◆ **Problem details**
Please write out the lines of the records beginning with the line that contains "family: Dennstaedtiaceae" and ending after the line that contains "country: Taiwan", with both of those lines included.

◆ **Material provided**
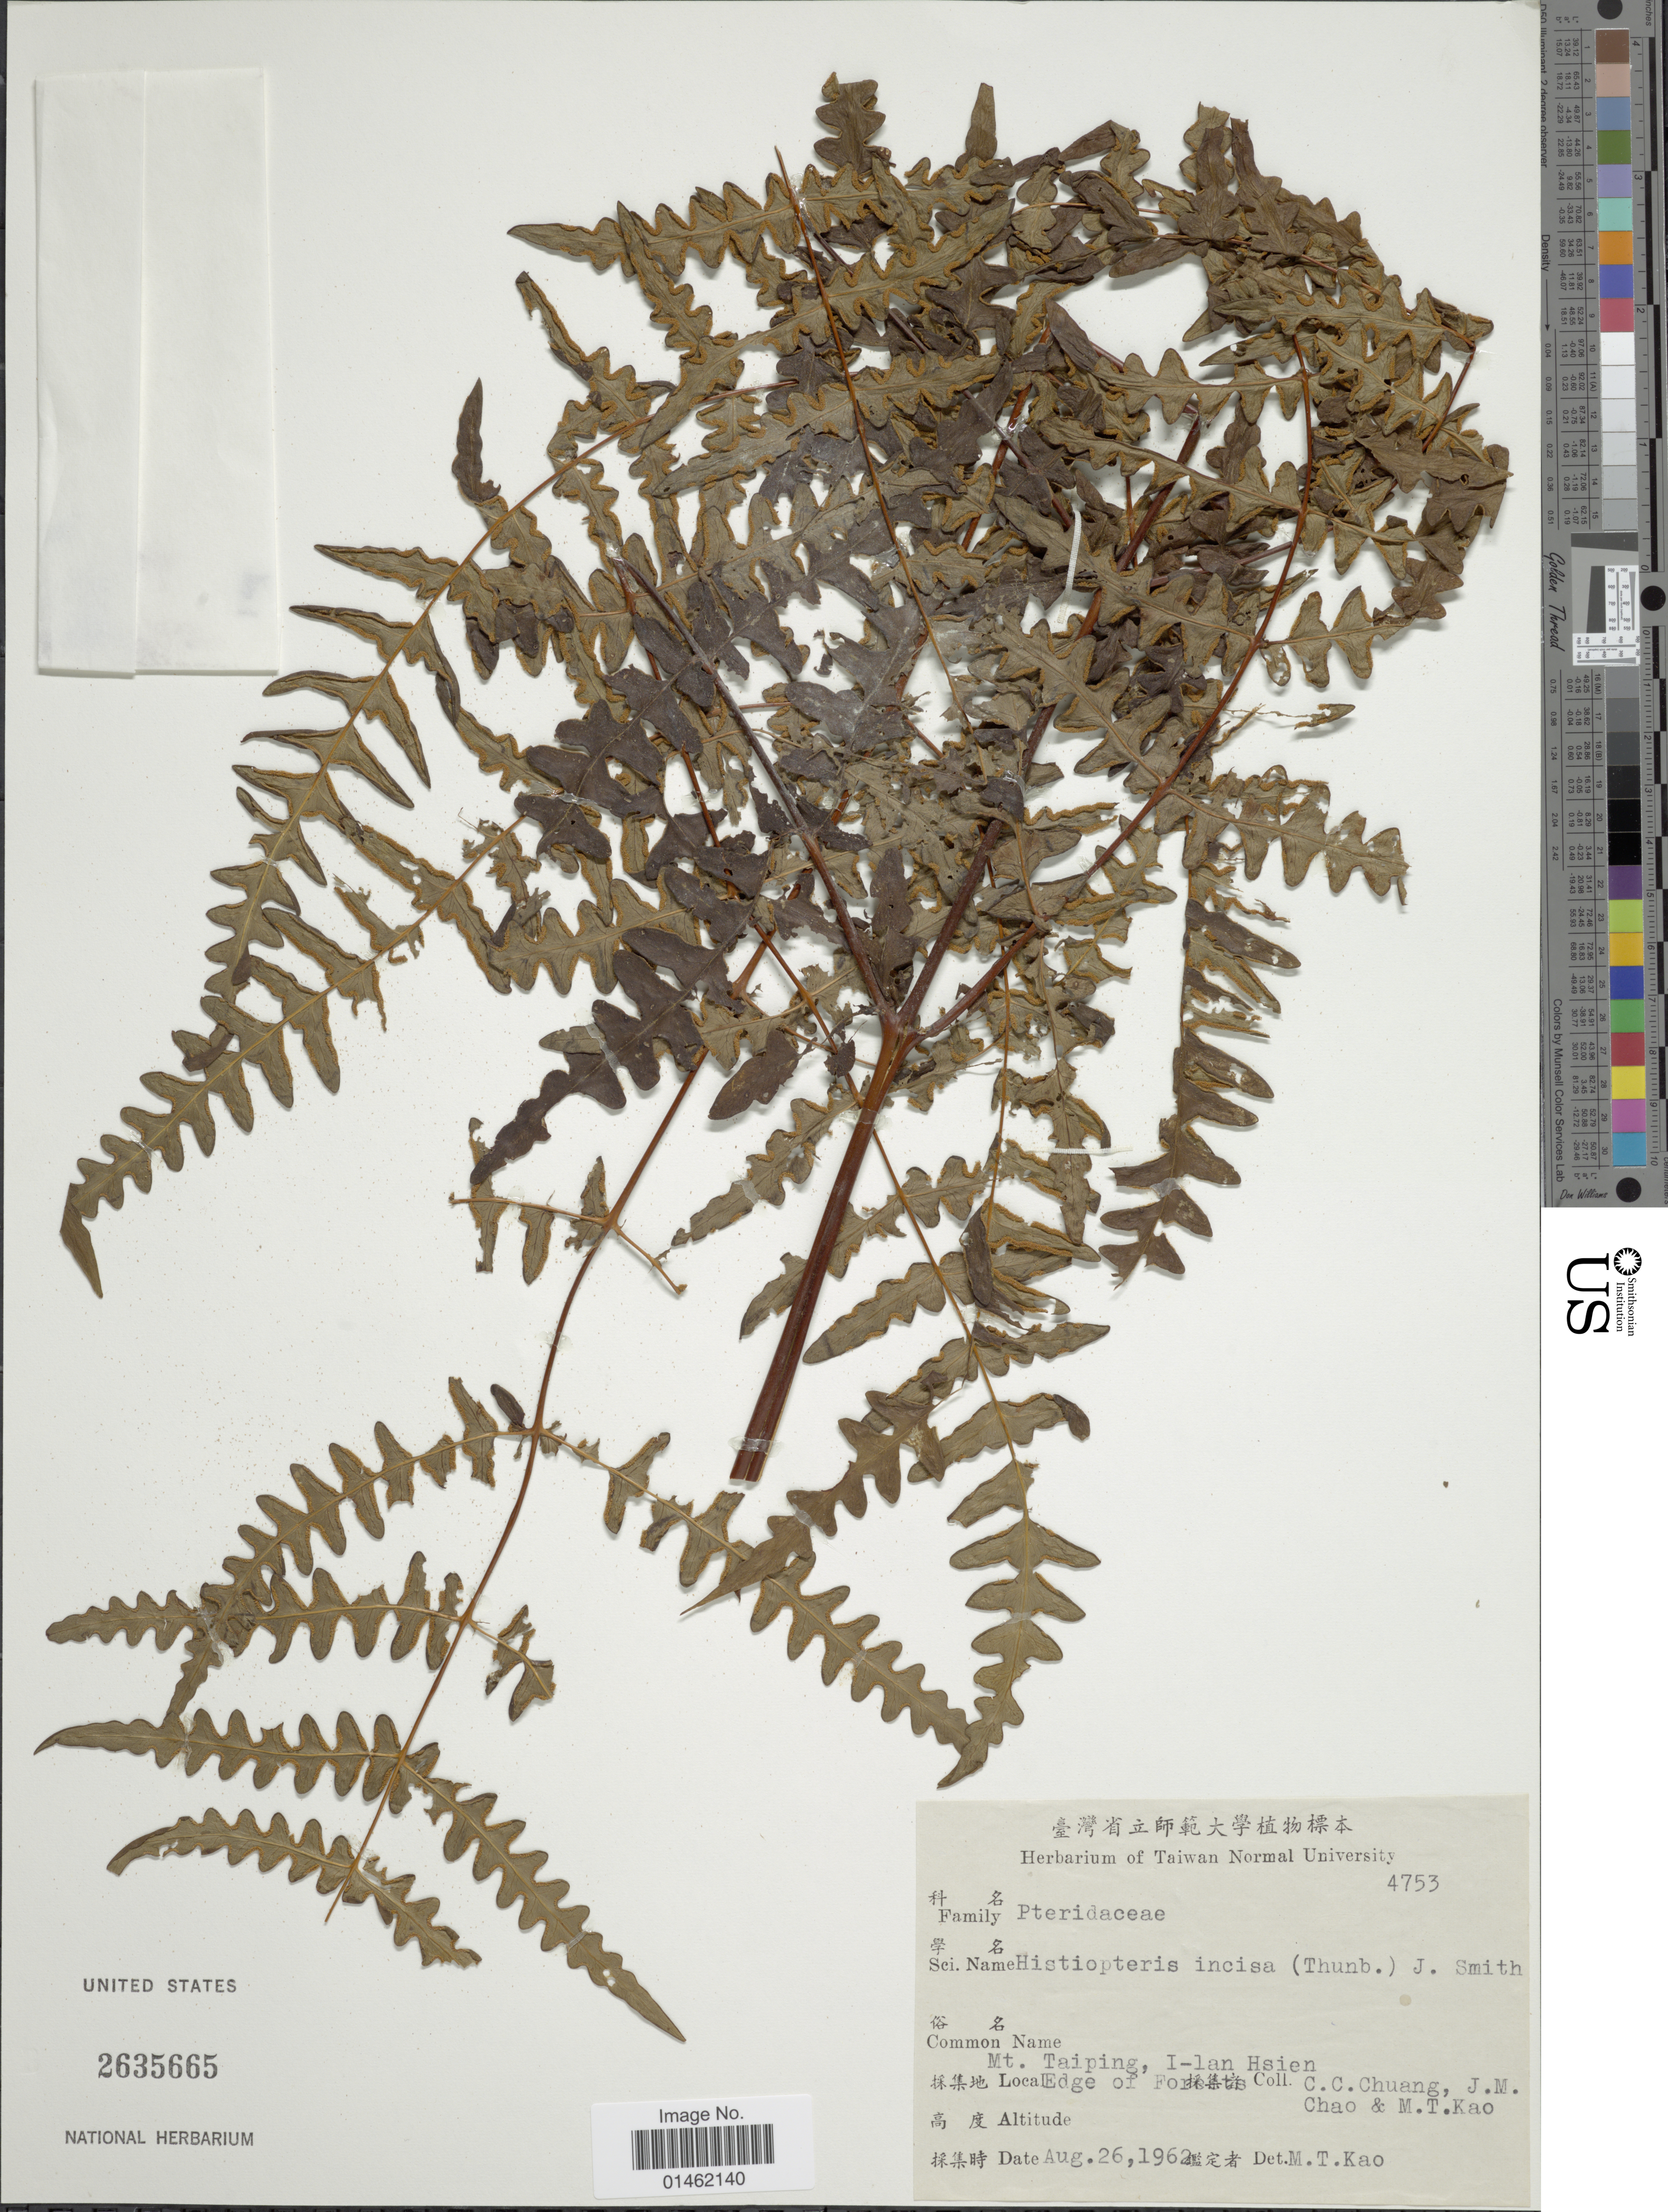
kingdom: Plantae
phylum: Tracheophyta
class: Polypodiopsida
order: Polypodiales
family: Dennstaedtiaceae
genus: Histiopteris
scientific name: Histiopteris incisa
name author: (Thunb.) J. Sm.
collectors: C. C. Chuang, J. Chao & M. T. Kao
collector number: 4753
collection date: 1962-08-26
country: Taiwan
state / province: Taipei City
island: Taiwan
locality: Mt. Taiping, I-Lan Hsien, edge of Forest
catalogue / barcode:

◆ **Result of this task**
family: Dennstaedtiaceae
genus: Histiopteris
scientific name: Histiopteris incisa
name author: (Thunb.) J. Sm.
collectors: C. C. Chuang, J. Chao & M. T. Kao
collector number: 4753
collection date: 1962-08-26
country: Taiwan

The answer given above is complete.